While this design may have resulted out of the mistrust for the Army in the wake of the monumental mutiny against a democratically elected government, we cannot continue to live in the past.
That is why we urge that a radical re-designing of the security architecture must take place now to place the military on their correct pedestal which is to be the frontline responders in any national disaster whether it is the King Jimmy bridge collapsing, or water overflowing and sweeping through homes at Grey Bush or Congo Town, or the raging ebola virus and of course any invasion of the territorial integrity of our beloved Sierra Leone.
And if the military should take over then the first step must be in procuring a minimum of 40 thousand PPEs which should be special biological suits and not yellow or white but green such that it becomes unique to the military and precludes its use by anyone else.
Secondly the military medical team should now be deployed full force to lead the medical response. This is because what is needed at the forefront now is intense regimental discipline. The military are trained to work in hostile environments and under extreme pressure … why are we now shying away from using that expertise which is available to us?
Thirdly the military has an engineering wing and over the years a lot of money has been used in training them. It is our view that instead of finding commercial contractors to construct and set up treatment centers and then running after them to complete the work, the military should be deployed with the necessary logistics to work in shifts of 8 hours round the clock to build those centers with the help of Sierra Leonean professional engineers as back up to give advice and supervise thereby getting all hands on deck.

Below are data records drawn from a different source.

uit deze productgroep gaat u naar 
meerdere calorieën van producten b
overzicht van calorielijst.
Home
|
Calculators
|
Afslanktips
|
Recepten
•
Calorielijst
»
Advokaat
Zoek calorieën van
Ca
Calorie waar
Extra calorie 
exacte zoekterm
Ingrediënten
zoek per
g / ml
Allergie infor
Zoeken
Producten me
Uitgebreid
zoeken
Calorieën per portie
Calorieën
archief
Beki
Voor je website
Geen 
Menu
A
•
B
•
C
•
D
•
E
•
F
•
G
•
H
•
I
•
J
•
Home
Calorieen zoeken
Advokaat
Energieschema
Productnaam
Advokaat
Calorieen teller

There is a lot of manpower in the military which is lying idle. I doubt whether any country will think of invading Sierra Leone now under the present circumstances of a raging Ebola virus, and this renders the military idle. However in a State of Emergency the military which is supposed to be our frontline fighters are otherwise cowardly quarantined in barracks with the warped notion that their role is always to hold a gun in defence of the country’s territorial integrity … we beg to differ here.
Judging by the WHO predictions for the next few weeks and the fact that even the centers now being built would not be enough to house the patients whom the lock down may predictably reveal, it makes good sense for a base planning now for the future.
This in our view entails the building of a thousand bed facility now for each of the 13 district divisions (Western Area Urban and Western Area Rural inclusive). Each of these new one thousand bed facilities must house a twenty bed special unit for such highly infectious diseases.
After Ebola, each of these 13 units must deal with a specialized area of medicine. For too long we have been beefing up other countries medical systems with our tax payers money by paying exorbitant medical fees for services which ought to be provided by ourselves. There must be a hospital dealing with infectious diseases, surgery, gynecology, heart diseases, sports medicine (fractures etc) and so on.
While we mourn the loss of lives, we must now turn the negative aspect of the raging Ebola virus into a positive one by building a more robust healthcare system. The time is now, because the eyes of the world are now turned to us, me must seize this opportunity and make the most of it. The Ebola monies must be used to start building a robust heath care system now. Those who have ears must hear this.